▸ **EXERCISE DETAILS**
Print every record below exactly as it stands.

▸ **MATERIAL TO PROCESS**
/---

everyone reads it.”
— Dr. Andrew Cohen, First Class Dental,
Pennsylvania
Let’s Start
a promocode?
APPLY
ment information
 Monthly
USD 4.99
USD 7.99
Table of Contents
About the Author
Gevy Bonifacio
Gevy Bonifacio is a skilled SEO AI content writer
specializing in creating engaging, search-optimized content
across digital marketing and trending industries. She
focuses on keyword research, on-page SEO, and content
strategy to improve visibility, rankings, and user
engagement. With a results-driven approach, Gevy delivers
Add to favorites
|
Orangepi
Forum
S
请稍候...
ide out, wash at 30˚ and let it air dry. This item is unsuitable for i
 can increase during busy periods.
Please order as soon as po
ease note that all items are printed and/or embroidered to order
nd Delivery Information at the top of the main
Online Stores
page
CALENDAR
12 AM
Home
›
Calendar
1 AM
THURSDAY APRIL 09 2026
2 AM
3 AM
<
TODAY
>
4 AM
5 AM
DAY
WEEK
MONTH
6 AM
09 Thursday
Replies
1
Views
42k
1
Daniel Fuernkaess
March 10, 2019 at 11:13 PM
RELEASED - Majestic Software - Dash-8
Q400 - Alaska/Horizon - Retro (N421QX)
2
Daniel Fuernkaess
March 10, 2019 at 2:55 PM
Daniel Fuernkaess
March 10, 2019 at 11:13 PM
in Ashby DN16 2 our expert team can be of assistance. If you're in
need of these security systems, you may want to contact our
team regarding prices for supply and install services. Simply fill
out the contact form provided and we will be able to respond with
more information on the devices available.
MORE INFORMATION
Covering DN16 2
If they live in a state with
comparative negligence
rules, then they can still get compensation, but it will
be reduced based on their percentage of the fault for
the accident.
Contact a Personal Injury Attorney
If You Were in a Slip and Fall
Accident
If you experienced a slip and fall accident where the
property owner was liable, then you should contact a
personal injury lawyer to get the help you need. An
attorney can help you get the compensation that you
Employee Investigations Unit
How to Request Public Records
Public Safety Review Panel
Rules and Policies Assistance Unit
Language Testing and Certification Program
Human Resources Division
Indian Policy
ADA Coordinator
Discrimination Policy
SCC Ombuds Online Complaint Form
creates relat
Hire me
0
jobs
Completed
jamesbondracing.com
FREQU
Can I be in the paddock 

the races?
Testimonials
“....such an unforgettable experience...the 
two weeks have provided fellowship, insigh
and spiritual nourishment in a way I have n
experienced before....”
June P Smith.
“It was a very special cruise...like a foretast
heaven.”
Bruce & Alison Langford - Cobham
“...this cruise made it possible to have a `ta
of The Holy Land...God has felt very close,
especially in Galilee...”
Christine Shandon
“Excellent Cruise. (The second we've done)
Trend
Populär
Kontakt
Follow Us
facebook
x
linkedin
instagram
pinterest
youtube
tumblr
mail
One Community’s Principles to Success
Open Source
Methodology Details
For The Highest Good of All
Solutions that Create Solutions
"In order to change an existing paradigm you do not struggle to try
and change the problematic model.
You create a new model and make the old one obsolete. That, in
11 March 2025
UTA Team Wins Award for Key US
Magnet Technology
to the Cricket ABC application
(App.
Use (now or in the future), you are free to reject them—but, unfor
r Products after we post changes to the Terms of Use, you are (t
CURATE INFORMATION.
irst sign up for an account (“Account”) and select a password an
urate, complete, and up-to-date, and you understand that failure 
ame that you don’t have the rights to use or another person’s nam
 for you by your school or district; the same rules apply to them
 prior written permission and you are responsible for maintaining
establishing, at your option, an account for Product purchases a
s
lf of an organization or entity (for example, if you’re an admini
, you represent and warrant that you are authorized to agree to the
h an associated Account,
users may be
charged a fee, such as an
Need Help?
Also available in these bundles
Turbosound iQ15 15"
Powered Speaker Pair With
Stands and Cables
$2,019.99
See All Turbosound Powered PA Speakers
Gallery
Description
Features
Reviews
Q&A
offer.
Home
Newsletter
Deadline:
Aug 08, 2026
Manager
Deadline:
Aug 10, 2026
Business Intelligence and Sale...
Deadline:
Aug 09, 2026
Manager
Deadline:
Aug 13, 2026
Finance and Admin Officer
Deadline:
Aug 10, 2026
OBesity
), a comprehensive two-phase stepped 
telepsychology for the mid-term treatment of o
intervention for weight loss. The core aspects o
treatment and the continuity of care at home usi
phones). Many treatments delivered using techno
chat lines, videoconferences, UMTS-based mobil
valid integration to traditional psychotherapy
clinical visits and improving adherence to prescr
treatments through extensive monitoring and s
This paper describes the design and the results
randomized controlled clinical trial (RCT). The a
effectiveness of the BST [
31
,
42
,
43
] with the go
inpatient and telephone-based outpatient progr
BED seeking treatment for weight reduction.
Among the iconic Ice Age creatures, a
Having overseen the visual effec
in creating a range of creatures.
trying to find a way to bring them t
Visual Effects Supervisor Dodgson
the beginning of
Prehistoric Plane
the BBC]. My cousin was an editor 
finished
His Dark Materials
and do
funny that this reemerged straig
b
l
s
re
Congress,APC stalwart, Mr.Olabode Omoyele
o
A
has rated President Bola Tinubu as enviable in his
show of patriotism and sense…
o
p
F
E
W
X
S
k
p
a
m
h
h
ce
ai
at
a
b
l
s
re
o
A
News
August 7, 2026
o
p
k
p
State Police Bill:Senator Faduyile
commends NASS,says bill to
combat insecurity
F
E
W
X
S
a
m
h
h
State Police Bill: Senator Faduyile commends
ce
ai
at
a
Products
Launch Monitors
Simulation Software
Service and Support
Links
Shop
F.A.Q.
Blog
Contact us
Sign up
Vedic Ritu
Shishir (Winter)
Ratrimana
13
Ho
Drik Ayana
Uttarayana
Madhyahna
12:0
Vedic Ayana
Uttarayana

\---

▸ **OUTPUT OF THE EXERCISE**
everyone reads it.”
— Dr. Andrew Cohen, First Class Dental,
Pennsylvania
Let’s Start
a promocode?
APPLY
ment information
 Monthly
USD 4.99
USD 7.99
Table of Contents
About the Author
Gevy Bonifacio
Gevy Bonifacio is a skilled SEO AI content writer
specializing in creating engaging, search-optimized content
across digital marketing and trending industries. She
focuses on keyword research, on-page SEO, and content
strategy to improve visibility, rankings, and user
engagement. With a results-driven approach, Gevy delivers
Add to favorites
|
Orangepi
Forum
S
请稍候...
ide out, wash at 30˚ and let it air dry. This item is unsuitable for i
 can increase during busy periods.
Please order as soon as po
ease note that all items are printed and/or embroidered to order
nd Delivery Information at the top of the main
Online Stores
page
CALENDAR
12 AM
Home
›
Calendar
1 AM
THURSDAY APRIL 09 2026
2 AM
3 AM
<
TODAY
>
4 AM
5 AM
DAY
WEEK
MONTH
6 AM
09 Thursday
Replies
1
Views
42k
1
Daniel Fuernkaess
March 10, 2019 at 11:13 PM
RELEASED - Majestic Software - Dash-8
Q400 - Alaska/Horizon - Retro (N421QX)
2
Daniel Fuernkaess
March 10, 2019 at 2:55 PM
Daniel Fuernkaess
March 10, 2019 at 11:13 PM
in Ashby DN16 2 our expert team can be of assistance. If you're in
need of these security systems, you may want to contact our
team regarding prices for supply and install services. Simply fill
out the contact form provided and we will be able to respond with
more information on the devices available.
MORE INFORMATION
Covering DN16 2
If they live in a state with
comparative negligence
rules, then they can still get compensation, but it will
be reduced based on their percentage of the fault for
the accident.
Contact a Personal Injury Attorney
If You Were in a Slip and Fall
Accident
If you experienced a slip and fall accident where the
property owner was liable, then you should contact a
personal injury lawyer to get the help you need. An
attorney can help you get the compensation that you
Employee Investigations Unit
How to Request Public Records
Public Safety Review Panel
Rules and Policies Assistance Unit
Language Testing and Certification Program
Human Resources Division
Indian Policy
ADA Coordinator
Discrimination Policy
SCC Ombuds Online Complaint Form
creates relat
Hire me
0
jobs
Completed
jamesbondracing.com
FREQU
Can I be in the paddock 

the races?
Testimonials
“....such an unforgettable experience...the 
two weeks have provided fellowship, insigh
and spiritual nourishment in a way I have n
experienced before....”
June P Smith.
“It was a very special cruise...like a foretast
heaven.”
Bruce & Alison Langford - Cobham
“...this cruise made it possible to have a `ta
of The Holy Land...God has felt very close,
especially in Galilee...”
Christine Shandon
“Excellent Cruise. (The second we've done)
Trend
Populär
Kontakt
Follow Us
facebook
x
linkedin
instagram
pinterest
youtube
tumblr
mail
One Community’s Principles to Success
Open Source
Methodology Details
For The Highest Good of All
Solutions that Create Solutions
"In order to change an existing paradigm you do not struggle to try
and change the problematic model.
You create a new model and make the old one obsolete. That, in
11 March 2025
UTA Team Wins Award for Key US
Magnet Technology
to the Cricket ABC application
(App.
Use (now or in the future), you are free to reject them—but, unfor
r Products after we post changes to the Terms of Use, you are (t
CURATE INFORMATION.
irst sign up for an account (“Account”) and select a password an
urate, complete, and up-to-date, and you understand that failure 
ame that you don’t have the rights to use or another person’s nam
 for you by your school or district; the same rules apply to them
 prior written permission and you are responsible for maintaining
establishing, at your option, an account for Product purchases a
s
lf of an organization or entity (for example, if you’re an admini
, you represent and warrant that you are authorized to agree to the
h an associated Account,
users may be
charged a fee, such as an
Need Help?
Also available in these bundles
Turbosound iQ15 15"
Powered Speaker Pair With
Stands and Cables
$2,019.99
See All Turbosound Powered PA Speakers
Gallery
Description
Features
Reviews
Q&A
offer.
Home
Newsletter
Deadline:
Aug 08, 2026
Manager
Deadline:
Aug 10, 2026
Business Intelligence and Sale...
Deadline:
Aug 09, 2026
Manager
Deadline:
Aug 13, 2026
Finance and Admin Officer
Deadline:
Aug 10, 2026
OBesity
), a comprehensive two-phase stepped 
telepsychology for the mid-term treatment of o
intervention for weight loss. The core aspects o
treatment and the continuity of care at home usi
phones). Many treatments delivered using techno
chat lines, videoconferences, UMTS-based mobil
valid integration to traditional psychotherapy
clinical visits and improving adherence to prescr
treatments through extensive monitoring and s
This paper describes the design and the results
randomized controlled clinical trial (RCT). The a
effectiveness of the BST [
31
,
42
,
43
] with the go
inpatient and telephone-based outpatient progr
BED seeking treatment for weight reduction.
Among the iconic Ice Age creatures, a
Having overseen the visual effec
in creating a range of creatures.
trying to find a way to bring them t
Visual Effects Supervisor Dodgson
the beginning of
Prehistoric Plane
the BBC]. My cousin was an editor 
finished
His Dark Materials
and do
funny that this reemerged straig
b
l
s
re
Congress,APC stalwart, Mr.Olabode Omoyele
o
A
has rated President Bola Tinubu as enviable in his
show of patriotism and sense…
o
p
F
E
W
X
S
k
p
a
m
h
h
ce
ai
at
a
b
l
s
re
o
A
News
August 7, 2026
o
p
k
p
State Police Bill:Senator Faduyile
commends NASS,says bill to
combat insecurity
F
E
W
X
S
a
m
h
h
State Police Bill: Senator Faduyile commends
ce
ai
at
a
Products
Launch Monitors
Simulation Software
Service and Support
Links
Shop
F.A.Q.
Blog
Contact us
Sign up
Vedic Ritu
Shishir (Winter)
Ratrimana
13
Ho
Drik Ayana
Uttarayana
Madhyahna
12:0
Vedic Ayana
Uttarayana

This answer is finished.